That's the stretch here: good enough. Enough. I hate this lesson, which is, I'm sure why I keep half-learning it over and over. My body is so wise. It does this to me all the time. When I need a break and won't give myself one, my body does it for me. When I want to transition with the grace and poise and perfection of a social work goddess from one job to another, my body instead gives me a much-needed day on the couch to let things settle in so I can feel the change instead of rushing past it. My body keeps me home from work and makes me spacey when I return so that I can come and go as human as I've always been.
But I'm still breathing. This uncomfortable shape I've taken, hunched over and imperfect, is not constricting my windpipe. I can manage, and I can even mange to laugh a little at myself.
The bigger confession, the harshest imperfection, is the ex-boyfriend (not THAT one!) contact I made in a moment of weakness. I'd blame a lack of electrolytes if I could, but it happened before that and then happened again. Okay, okay, it hasn't stopped happening. I've got dozens of speeches written in my rational mind, lined up and ready to go, about why this is a terrible idea. And yet I'm drawn to him like a magnet. A cold, lonely, wintery magnet possessed by the pushy ghost of the nostalgic holiday spirit.
Even here, at my most vulnerable, blushing and not daring to tell anyone who cares about me and would thus surely try to talk me out of this relapse, I can feel the stretch. I can still breathe, though my breath does have a tendency to become shallow when he's around, and to catch in my throat... It feels good. Yup. Sure does. And also awful.
But here's my theory, for today at least: maybe I'll take a break from punishing myself for my bad-boyfriend addiction. Maybe I'll take it easy on the self-hatred and instead just rest in this pose and keep breathing until the stretch goes deep enough. There are still some tight and tense spots deep, deep down. They might be the old scars that grip and hold tight to beliefs like, "you don't deserve more," or "you're too much!" Or maybe they're the wrapped-tight parts of me that don't feel ready yet to to loosen up and let go enough to try a different kind of relationship with enough longterm potential to threaten my ferocious singledom (and okay, my also ferocious control-freakiness). Either way, my Yan strength isn't working here, so I'll try the Yin path of stillness, acceptance, surrender.
And I think it's working. Here's why.
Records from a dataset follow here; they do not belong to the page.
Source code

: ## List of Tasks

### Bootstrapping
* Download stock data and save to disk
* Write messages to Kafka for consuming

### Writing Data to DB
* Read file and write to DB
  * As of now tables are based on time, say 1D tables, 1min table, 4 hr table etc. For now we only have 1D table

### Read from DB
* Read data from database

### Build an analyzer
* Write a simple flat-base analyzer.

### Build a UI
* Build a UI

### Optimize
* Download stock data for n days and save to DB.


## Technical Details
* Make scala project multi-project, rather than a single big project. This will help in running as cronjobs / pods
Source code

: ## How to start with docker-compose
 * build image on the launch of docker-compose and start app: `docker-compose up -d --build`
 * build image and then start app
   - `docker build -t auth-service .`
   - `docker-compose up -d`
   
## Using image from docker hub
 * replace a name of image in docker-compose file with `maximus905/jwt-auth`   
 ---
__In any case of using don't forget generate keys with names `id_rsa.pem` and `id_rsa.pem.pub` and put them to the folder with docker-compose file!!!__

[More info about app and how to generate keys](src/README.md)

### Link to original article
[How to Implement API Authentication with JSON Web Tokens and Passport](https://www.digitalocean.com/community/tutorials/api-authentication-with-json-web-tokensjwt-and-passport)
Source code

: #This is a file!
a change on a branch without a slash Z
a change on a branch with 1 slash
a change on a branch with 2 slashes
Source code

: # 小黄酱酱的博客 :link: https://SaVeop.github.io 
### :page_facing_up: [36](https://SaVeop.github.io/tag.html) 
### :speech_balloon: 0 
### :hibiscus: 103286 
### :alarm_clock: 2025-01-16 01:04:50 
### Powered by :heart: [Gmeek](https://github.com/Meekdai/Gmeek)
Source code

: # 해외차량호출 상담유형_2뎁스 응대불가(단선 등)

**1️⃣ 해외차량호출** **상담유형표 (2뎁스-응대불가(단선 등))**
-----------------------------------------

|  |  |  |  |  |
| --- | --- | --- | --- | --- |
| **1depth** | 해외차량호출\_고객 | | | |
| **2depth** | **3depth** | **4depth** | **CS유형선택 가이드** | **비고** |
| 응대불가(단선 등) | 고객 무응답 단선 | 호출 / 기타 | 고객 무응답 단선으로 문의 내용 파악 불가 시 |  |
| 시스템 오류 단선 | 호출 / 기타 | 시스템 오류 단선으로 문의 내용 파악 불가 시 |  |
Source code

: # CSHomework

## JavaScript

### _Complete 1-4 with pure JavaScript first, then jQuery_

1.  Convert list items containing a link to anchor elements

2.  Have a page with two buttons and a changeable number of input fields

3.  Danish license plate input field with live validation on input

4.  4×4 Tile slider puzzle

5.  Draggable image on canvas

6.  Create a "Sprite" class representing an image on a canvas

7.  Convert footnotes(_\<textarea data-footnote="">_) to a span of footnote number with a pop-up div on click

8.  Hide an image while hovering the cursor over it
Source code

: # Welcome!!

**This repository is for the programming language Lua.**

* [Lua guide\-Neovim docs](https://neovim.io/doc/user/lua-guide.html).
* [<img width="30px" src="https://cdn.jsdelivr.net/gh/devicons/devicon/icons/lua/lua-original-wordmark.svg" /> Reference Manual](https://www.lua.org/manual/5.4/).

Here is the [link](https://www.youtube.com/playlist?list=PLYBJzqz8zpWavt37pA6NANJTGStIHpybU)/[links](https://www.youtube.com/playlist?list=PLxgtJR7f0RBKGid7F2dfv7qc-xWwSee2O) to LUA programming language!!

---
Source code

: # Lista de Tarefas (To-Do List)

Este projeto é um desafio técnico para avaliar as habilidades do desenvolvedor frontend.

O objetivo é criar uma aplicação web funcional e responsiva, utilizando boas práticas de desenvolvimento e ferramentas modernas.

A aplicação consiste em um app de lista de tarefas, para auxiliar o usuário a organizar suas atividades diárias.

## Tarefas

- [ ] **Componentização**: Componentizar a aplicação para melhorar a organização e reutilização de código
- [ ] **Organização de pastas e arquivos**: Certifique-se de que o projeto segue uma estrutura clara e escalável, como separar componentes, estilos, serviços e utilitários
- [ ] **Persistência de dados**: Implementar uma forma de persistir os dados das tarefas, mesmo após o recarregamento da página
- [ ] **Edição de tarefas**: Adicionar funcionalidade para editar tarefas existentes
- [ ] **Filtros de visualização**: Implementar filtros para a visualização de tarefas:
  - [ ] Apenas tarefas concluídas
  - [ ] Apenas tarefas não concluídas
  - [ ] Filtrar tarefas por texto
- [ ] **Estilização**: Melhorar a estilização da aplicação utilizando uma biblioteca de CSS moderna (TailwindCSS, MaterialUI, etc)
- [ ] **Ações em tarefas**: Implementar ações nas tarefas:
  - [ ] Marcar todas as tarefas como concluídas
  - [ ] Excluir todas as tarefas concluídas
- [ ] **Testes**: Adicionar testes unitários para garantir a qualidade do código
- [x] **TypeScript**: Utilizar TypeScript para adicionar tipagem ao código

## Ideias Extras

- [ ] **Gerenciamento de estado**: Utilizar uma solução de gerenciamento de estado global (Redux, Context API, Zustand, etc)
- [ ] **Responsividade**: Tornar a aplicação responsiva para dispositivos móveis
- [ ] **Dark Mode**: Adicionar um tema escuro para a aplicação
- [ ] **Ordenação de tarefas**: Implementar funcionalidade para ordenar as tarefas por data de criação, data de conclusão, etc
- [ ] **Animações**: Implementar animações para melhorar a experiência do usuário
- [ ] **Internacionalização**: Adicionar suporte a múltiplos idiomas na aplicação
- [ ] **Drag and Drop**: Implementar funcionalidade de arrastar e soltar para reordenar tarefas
The wise and beautiful Gretchen also said this tonight: If, after you unravel yourself from the deep and delicious twist, your spine feels a little fragile, that's normal. You're doing it right. You reached all the ligaments and tendons supporting your spine and made them malleable. Deep change is occurring in the deep layers. Be gentle with your spine, be gentle with yourself as you move through your practice.
So maybe I'm not perfect. Maybe I'm even repeating the most obvious patterns I have, with pretty full awareness of their probable negative outcome. But I can feel the stretch, and I'm still breathing, and when I let go and give my spine some extra love, it feels pretty damn good. Even the whimpering, even the shivering on the couch if you can believe it--my tender, fragile spine without its ramrod support. When I release and let the deep work happen without fear of snapping in half or having a stroke, when I send the sore spots a little bit of joy and sweetness even, it all can feel pretty damn good.